Djibi est le père le plus dévoué du monde — du moins c'est ce qu'il croit. Chaque soir, il invente pour sa fille Sofia une histoire épique dans laquelle il est le prince protecteur qui la sauve des monstres. Mais Sofia grandit, et quand Djibi rencontre Chloé, la nouvelle petite amie que sa fille lui présente, il comprend que sa place dans le monde imaginaire de Sofia est menacée. Coincé entre la réalité d'une fille qui s'émancipe et le monde merveilleux qu'il s'est construit avec elle, Djibi va devoir apprendre l'une des leçons les plus difficiles de la paternité : laisser partir.
Le Prince oublié est réalisé par Michel Hazanavicius, oscarisé pour The Artist (2011), qui retrouve ici son actrice Bérénice Bejo dans leur premier film ensemble depuis ce succès mondial. Le film naît d'une réflexion personnelle du réalisateur sur la paternité et la façon dont une fille grandit et s'éloigne de son père. Le scénario joue sur la frontière entre le monde réel et le monde imaginaire des contes : chaque nuit, Djibi raconte à Sofia une histoire héroïque dont il est le héros — et ces séquences fantastiques sont littéralement jouées sur l'écran. Cette structure narrative originale — alternant entre la comédie réaliste contemporaine et le film d'aventure fantastique — donne au film son charme particulier et sa dimension poétique.
Résumé des critiques professionnelles : Le Prince oublié a reçu un accueil critique mitigé, certains trouvant que le film ne tient pas toutes ses promesses formelles et que les séquences fantastiques peinent à se fondre naturellement avec la trame réaliste. La relation entre Omar Sy et la jeune actrice incarnant Sofia a néanmoins été saluée pour sa chaleur et son authenticité.
Réception du public : La sortie du film a été perturbée par la pandémie de Covid-19 et les fermetures de salles en France début 2020. Malgré ce contexte difficile, le film a trouvé son public via les plateformes de streaming, notamment auprès des familles qui se reconnaissaient dans la dynamique père-fille décrite.
Inspirations du réalisateur : Michel Hazanavicius s'est inspiré des contes qu'il inventait pour ses propres enfants, et de la question universelle que tout parent se pose : à quel moment faut-il accepter que l'enfant n'ait plus besoin du même type de protection ?
Difficultés de production : Le film a dû gérer la mise en scène de deux univers très différents — le Paris contemporain et les décors de conte médiéval fantastique — avec les contraintes budgétaires d'une production française, ce qui a représenté un défi technique considérable.
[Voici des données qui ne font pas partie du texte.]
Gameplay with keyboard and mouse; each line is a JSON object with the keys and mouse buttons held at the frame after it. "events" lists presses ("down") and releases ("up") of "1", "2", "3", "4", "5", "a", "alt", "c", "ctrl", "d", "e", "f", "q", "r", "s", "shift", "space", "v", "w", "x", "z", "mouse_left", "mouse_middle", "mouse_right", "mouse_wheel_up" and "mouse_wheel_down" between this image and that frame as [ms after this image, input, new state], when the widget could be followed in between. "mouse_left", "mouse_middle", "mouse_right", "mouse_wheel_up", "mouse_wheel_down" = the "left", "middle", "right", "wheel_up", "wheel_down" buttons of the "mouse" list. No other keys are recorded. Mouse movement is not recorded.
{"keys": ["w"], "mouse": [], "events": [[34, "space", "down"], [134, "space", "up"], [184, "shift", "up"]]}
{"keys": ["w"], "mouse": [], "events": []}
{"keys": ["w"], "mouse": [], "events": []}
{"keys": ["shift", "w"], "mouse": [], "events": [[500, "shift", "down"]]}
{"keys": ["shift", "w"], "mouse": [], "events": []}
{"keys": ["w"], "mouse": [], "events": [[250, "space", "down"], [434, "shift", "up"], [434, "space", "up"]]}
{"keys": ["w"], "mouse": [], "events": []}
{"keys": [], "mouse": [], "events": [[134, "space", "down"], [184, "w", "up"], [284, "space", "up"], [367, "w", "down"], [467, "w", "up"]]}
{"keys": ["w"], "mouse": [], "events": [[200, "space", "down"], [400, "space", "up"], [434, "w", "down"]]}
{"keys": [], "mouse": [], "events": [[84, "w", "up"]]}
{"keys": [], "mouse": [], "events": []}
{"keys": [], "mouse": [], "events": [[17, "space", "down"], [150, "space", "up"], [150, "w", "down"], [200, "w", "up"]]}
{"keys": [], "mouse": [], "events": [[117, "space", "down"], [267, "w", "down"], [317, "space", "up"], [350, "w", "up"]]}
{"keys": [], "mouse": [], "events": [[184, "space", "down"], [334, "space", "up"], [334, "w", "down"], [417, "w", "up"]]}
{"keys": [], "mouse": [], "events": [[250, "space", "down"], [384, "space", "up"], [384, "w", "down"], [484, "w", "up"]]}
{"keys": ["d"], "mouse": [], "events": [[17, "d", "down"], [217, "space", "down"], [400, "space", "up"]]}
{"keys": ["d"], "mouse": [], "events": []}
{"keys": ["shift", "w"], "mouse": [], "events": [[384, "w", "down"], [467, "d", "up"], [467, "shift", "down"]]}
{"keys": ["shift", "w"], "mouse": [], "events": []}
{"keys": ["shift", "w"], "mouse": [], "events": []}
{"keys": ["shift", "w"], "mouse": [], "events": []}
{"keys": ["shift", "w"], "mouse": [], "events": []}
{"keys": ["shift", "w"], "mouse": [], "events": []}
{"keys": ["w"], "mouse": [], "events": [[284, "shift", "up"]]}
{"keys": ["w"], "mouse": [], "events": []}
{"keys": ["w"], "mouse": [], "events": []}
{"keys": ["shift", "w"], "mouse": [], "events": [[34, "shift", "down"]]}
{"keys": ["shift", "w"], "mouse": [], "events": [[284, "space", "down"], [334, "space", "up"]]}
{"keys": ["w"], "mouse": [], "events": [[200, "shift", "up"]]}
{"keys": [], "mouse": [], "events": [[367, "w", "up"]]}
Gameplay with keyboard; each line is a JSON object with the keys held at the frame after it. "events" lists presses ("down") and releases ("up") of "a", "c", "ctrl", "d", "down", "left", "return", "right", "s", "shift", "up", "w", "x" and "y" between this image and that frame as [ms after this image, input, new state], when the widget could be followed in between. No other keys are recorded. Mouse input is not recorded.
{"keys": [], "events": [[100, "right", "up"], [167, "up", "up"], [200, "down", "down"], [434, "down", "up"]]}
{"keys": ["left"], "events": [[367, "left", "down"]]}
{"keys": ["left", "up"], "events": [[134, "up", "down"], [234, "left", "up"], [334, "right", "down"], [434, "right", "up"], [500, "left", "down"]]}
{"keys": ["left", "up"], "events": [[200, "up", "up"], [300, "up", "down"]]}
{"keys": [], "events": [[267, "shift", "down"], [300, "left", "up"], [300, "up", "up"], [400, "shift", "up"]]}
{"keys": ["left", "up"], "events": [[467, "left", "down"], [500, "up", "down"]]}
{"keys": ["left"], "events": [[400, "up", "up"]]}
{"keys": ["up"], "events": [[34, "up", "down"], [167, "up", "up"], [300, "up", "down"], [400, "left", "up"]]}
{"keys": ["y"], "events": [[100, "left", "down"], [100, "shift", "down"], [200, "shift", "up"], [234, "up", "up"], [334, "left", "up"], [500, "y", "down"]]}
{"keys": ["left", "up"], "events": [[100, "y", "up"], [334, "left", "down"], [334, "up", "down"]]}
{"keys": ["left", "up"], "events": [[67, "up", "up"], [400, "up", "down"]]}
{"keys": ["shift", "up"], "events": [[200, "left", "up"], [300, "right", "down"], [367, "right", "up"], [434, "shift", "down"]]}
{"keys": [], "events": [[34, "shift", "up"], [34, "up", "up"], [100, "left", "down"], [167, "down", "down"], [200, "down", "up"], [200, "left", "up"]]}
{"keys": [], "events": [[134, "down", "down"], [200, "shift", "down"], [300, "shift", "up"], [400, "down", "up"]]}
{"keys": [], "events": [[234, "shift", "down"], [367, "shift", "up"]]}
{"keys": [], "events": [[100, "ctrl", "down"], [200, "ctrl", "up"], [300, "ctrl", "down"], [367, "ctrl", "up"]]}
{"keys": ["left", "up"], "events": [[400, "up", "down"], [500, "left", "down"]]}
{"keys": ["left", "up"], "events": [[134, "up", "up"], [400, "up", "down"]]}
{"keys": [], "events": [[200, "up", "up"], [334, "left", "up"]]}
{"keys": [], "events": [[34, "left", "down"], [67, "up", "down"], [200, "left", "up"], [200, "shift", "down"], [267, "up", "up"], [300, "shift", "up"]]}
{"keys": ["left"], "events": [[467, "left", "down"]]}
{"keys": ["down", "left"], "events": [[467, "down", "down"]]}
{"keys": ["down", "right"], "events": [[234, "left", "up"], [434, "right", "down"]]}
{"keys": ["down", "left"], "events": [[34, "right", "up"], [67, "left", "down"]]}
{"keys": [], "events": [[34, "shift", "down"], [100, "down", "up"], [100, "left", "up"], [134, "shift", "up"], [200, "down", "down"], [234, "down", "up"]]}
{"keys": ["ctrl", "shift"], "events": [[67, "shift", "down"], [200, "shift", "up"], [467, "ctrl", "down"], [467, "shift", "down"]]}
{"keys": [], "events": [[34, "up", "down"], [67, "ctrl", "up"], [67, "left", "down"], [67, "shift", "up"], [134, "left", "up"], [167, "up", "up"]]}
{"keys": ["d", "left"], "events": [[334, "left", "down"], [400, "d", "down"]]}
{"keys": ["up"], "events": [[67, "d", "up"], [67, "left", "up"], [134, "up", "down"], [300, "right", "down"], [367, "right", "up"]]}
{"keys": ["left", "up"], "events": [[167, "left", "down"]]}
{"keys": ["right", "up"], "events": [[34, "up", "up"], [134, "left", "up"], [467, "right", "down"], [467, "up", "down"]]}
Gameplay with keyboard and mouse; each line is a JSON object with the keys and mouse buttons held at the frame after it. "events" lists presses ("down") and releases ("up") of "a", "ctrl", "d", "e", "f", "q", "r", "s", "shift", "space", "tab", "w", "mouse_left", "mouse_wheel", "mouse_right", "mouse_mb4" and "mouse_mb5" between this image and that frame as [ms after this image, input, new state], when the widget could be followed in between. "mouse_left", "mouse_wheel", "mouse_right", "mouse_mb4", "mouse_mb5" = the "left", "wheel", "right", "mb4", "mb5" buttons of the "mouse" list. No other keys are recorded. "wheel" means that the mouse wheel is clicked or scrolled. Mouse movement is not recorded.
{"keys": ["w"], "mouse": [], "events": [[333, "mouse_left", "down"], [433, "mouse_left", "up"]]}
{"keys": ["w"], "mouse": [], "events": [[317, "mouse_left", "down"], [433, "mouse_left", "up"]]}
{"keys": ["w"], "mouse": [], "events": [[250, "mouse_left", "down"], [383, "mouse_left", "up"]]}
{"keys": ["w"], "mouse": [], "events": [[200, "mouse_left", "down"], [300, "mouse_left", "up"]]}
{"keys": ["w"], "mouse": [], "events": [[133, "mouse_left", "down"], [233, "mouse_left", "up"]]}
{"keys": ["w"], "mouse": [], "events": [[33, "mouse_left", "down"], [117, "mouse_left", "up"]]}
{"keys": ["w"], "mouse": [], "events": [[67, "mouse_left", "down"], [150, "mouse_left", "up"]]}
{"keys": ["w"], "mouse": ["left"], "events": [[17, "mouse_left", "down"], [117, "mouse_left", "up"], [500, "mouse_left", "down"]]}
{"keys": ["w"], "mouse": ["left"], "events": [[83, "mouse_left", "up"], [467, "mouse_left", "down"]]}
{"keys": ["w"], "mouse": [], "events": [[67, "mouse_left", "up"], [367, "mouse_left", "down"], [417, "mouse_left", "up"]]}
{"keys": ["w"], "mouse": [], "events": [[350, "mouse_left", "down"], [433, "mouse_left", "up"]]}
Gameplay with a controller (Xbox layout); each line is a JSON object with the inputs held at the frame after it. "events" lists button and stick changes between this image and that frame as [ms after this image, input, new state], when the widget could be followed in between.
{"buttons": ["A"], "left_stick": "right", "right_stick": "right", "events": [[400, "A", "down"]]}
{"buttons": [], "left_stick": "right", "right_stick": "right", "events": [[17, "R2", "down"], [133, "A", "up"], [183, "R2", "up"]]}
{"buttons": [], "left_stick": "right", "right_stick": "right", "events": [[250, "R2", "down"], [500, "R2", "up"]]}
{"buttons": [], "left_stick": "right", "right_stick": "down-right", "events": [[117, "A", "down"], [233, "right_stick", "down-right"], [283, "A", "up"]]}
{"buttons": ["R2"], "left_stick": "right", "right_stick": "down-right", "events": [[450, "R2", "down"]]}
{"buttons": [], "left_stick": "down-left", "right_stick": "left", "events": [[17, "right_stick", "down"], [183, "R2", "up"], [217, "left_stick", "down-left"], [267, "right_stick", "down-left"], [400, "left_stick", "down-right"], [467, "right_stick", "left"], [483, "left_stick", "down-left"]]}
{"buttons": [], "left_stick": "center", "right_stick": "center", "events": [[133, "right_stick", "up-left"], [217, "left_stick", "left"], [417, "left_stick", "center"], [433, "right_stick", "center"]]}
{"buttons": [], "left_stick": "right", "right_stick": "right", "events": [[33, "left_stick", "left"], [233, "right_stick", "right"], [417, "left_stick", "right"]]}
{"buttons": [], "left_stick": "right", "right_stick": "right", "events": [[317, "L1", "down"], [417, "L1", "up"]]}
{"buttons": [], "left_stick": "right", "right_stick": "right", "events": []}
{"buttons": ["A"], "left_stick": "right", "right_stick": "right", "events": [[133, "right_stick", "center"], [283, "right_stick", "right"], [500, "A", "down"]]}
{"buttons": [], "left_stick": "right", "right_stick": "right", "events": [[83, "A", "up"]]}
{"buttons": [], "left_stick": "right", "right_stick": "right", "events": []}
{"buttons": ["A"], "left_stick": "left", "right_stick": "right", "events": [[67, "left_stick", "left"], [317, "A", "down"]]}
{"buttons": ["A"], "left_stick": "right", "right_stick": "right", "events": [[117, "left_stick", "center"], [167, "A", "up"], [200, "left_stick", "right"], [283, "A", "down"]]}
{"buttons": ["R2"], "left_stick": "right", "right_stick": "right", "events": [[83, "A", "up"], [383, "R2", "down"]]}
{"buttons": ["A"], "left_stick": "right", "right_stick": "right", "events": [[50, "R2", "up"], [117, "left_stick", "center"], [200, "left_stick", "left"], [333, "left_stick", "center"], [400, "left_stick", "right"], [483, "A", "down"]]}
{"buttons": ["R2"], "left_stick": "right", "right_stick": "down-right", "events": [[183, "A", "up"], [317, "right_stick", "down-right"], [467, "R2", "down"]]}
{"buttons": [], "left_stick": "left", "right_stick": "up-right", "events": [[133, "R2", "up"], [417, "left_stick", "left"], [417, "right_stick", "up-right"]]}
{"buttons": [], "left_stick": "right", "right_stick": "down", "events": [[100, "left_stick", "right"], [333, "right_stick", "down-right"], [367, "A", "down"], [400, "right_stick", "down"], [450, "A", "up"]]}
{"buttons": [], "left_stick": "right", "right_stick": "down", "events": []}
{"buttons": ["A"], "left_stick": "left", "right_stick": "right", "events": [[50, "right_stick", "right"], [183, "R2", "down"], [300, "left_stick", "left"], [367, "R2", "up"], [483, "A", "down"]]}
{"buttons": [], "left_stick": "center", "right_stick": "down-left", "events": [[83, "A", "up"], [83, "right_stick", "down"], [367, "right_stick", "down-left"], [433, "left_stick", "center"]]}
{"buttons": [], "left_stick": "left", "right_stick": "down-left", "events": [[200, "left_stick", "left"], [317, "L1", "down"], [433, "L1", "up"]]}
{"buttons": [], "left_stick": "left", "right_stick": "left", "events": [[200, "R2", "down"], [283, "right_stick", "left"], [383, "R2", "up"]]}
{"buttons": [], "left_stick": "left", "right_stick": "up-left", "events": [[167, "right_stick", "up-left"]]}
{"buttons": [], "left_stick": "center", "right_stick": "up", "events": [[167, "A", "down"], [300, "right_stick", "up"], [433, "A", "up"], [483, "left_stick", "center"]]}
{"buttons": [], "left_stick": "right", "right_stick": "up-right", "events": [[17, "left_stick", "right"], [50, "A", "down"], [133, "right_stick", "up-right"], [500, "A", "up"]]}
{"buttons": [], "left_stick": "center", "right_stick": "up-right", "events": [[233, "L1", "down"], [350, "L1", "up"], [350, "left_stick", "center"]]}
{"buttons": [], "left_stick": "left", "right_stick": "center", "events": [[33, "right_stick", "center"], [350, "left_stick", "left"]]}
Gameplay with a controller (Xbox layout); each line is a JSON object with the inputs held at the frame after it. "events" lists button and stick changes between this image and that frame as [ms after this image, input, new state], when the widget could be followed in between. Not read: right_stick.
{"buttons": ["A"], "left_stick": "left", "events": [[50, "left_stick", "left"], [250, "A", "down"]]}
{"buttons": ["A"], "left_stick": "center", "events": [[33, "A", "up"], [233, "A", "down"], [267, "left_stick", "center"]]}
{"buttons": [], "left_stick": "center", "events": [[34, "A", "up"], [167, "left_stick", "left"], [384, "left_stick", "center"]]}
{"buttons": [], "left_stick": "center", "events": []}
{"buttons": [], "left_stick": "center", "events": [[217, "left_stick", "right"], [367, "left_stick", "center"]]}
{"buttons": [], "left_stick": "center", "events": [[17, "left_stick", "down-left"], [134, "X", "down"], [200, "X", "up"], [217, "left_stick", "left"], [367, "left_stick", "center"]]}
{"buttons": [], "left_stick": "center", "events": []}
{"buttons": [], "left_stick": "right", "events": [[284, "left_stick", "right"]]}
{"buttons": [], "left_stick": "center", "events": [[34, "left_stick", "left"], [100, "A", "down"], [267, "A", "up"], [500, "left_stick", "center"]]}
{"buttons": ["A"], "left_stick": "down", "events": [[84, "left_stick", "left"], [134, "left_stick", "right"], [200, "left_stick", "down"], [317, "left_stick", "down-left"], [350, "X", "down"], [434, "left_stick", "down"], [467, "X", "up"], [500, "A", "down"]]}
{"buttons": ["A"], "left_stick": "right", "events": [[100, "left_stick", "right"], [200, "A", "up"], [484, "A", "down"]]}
Le Prince oublié est avant tout un film sur la paternité et le lâcher-prise. La difficulté pour un père d'accepter que sa fille grandit et n'a plus besoin de la même protection est au cœur du récit. Le film explore aussi le pouvoir des histoires et de l'imaginaire comme espace de relation privilégié entre un père et son enfant. La jalousie paternelle — non sexuelle, mais affective — face à l'arrivée de personnages qui «volent» la place du père dans l'affection de la fille est traitée avec humour. Enfin, le film questionne l'idée d'héroïsme quotidien : être un bon père est peut-être le rôle le plus difficile qui soit.
La fin du film voit Djibi accepter que Sofia soit une jeune femme capable de tracer sa propre voie, sans avoir besoin de lui comme prince protecteur. Cette résolution est mélancolique mais libératrice : le «prince oublié» est finalement celui qui disparaît des histoires parce que Sofia n'en a plus besoin — mais elle ne l'oublie pas pour autant. C'est la définition du succès d'un père.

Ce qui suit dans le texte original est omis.